What is required: Say how many lines in the records contain the string "code". Nothing but the number should be given.

** Opening Extracted material block **

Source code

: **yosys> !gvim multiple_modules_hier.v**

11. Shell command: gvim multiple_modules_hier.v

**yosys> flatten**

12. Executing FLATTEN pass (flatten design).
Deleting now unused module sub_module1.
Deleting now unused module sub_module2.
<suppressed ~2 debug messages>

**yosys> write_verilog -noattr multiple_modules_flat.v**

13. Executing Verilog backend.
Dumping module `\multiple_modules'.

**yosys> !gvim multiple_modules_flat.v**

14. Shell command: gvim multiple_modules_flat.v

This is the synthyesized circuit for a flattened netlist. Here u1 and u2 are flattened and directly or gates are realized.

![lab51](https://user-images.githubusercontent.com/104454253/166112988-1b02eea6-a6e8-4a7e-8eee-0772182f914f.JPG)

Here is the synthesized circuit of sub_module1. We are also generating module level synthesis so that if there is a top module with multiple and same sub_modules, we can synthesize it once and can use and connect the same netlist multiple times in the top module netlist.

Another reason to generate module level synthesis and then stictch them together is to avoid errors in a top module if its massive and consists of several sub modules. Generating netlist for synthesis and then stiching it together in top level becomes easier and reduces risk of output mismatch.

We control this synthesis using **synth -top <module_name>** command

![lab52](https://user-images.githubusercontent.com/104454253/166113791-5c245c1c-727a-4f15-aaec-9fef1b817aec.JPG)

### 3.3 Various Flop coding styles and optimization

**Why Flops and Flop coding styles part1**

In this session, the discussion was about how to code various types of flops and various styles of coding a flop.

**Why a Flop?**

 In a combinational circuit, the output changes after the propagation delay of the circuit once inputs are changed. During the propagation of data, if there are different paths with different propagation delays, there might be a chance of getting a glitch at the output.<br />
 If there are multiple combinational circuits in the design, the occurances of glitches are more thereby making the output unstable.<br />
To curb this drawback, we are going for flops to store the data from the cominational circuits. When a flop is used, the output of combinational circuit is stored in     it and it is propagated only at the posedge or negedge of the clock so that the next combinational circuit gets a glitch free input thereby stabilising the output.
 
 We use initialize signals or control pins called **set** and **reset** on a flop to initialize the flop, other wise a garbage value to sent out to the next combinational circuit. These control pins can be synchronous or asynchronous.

** Closing Extracted material block **

Your response: 2